Photo: Reuters

The one good thing about a horrible England collapse on Monday is that it took place in a dead rubber against South Africa rather than in the Champions Trophy now looming on their horizon.

Certainly a repeat of the shocker that saw an astonishing six wickets fall in the first five overs of the final one-day international at Lord’s would be fatal in a short tournament where England cannot afford any slip-ups.

At least Monday’s hapless display, such a contrast to a long run of scores where 300-plus has become the norm, might temper some of the expectations that see England face Bangladesh on Thursday as trophy favourites.

It is worth remembering that England were without the injured Ben Stokes, Chris Woakes and Moeen Ali, and had rested Mark Wood and Liam Plunkett with bigger business to come.

But England’s first-choice batting line-up was mostly intact and this should serve as a warning that, for all their limited-overs transformation, England cannot expect to blast their way to a massive total in every match.

Certainly they should have shown more nous and taken stock after Jason Roy, Joe Root and Eoin Morgan had been undone by good balls from Kagiso Rabada and Wayne Parnell once South Africa had won the toss.

Instead Alex Hales, Jos Buttler and Adil Rashid - promoted to No 7 in a weakened England line-up - were brainless, aiming loose expansive drives before they had a chance to settle in demanding conditions.

Before many spectators had taken their seats, England were, unbelievably, 20 for six, the sixth wicket falling earlier than in any other one-dayer, and Rabada had claimed four of them with an outstanding display of fast bowling.

There was no way back from there but at least the man who cannot force his way into England’s first-choice side, however hard he tries, provided another compelling case for his inclusion.

South Africa's players celebrate taking the wicket of England's Jonny Bairstow. Photo: Kirsty Wigglesworth/AP

It still seems likely that Jonny Bairstow will be missing when England step out at The Oval on Thursday but he surely cannot do any more to prove that he should be squeezed into the team.

Here Bairstow steadied England’s ship, making sure they surpassed their worst one-day total of 86 and gave the spectators something of a game with another half-century.

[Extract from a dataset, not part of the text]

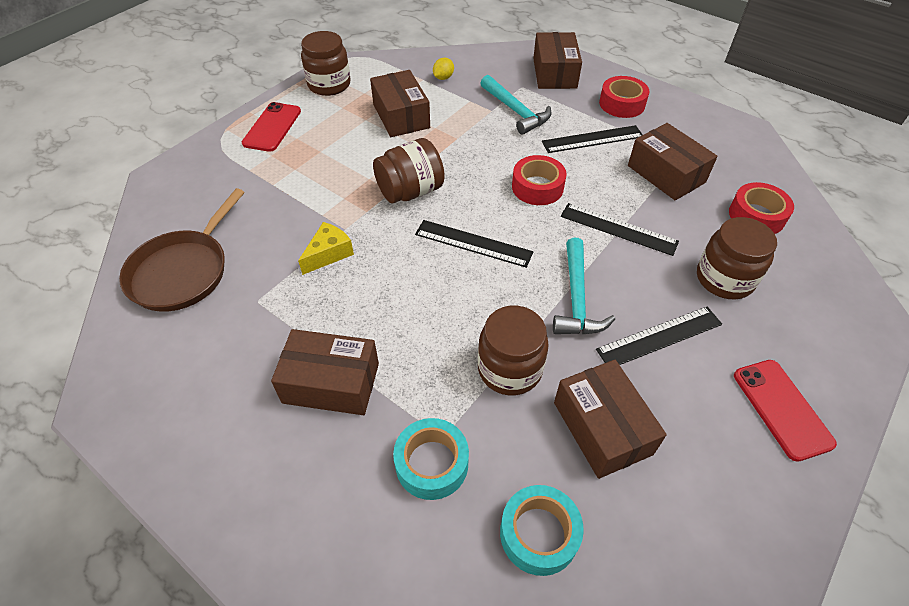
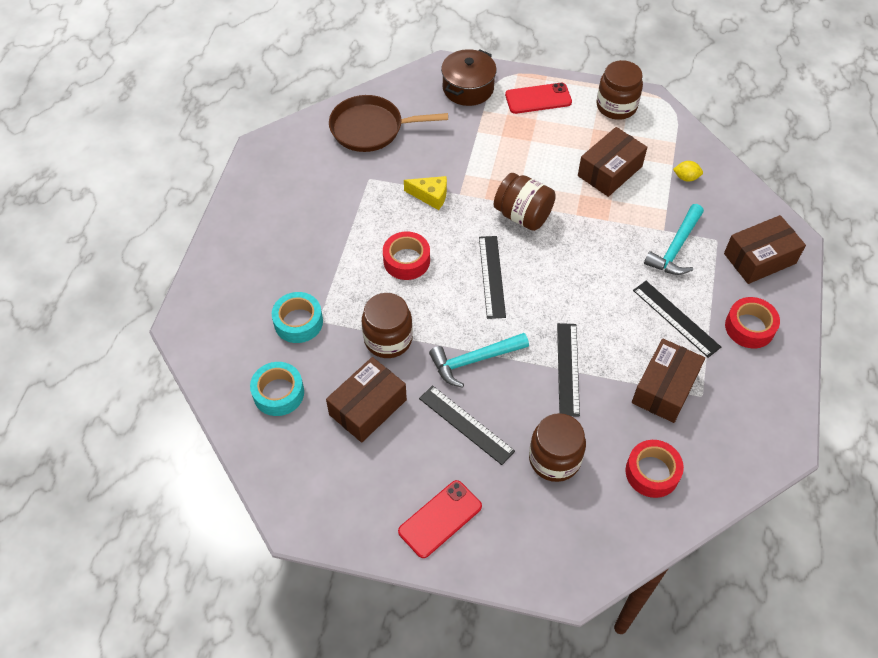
camera: 65 degrees right, 5 degrees up
(207, 170) = (468, 88): none -> brown pot
(331, 383) = (328, 247): brown box -> none
(537, 187) = (582, 297): red tape -> red tape (406, 260)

England have paid the price for making late changes before a big tournament before, most recently when Gary Ballance was summoned on the eve of the last World Cup, but they must think hard about Bairstow.

Providing Stokes is fit, Roy is the most vulnerable member of England’s batting line-up after a run of four single-figure scores in his last five one-day internationals and a miserable time in the Indian Premier League.

And Bairstow has good credentials to play as an opener, highlighted when he smashed 174 for Yorkshire in 50-over cricket against Durham this season.

England rate Roy very highly while Morgan, for some reason, seems to have reservations about the merits of Bairstow, but if the Surrey man survives he will be under huge scrutiny.

Even Bairstow gave his wicket away on Wednesday when, old-fashioned though it might be, England would have been better off trying to use up their overs, especially with rain forecast.

Keshav Maharaj celebrates with AB de Villiers after England's Jonny Bairstow was stumped by Quinton de Kock. Photo: Steven Paston//PA via AP

But it is hard to criticise Bairstow for being stumped off a rare ball that turned from Keshav Maharaj when there was such an inviting gap and England were running out of wickets.

David Willey added 62 with Bairstow before one of the three players called up on the eve of the match to fill in for the injured trio omitted as a precaution, we are assured, showed why he too is pushing for a place.

Middlesex’s Toby Roland-Jones is highly regarded and came to prominence last year with a hat-trick against Yorkshire here at Lord’s to clinch the County Championship.

Now he showed guts and promise with the bat, hitting Chris Morris for six after being struck a nasty blow on the helmet and reaching 37 before Jake Ball and Steven Finn left 18.5 overs wasted.

Roland-Jones impressed with the ball too, bowling Hashim Amla. Ball was excellent in adding the scalps of Quinton de Kock and Faf du Plessis but England had not done enough to cause South Africa to wobble.

The visitors won with 127 balls in hand to end England’s run of eight successive one-day wins, but the series belonged to Morgan’s side for their wins at Headingley and Southampton.

Now they must ensure they pass their Champions Trophy examination after failing this mock.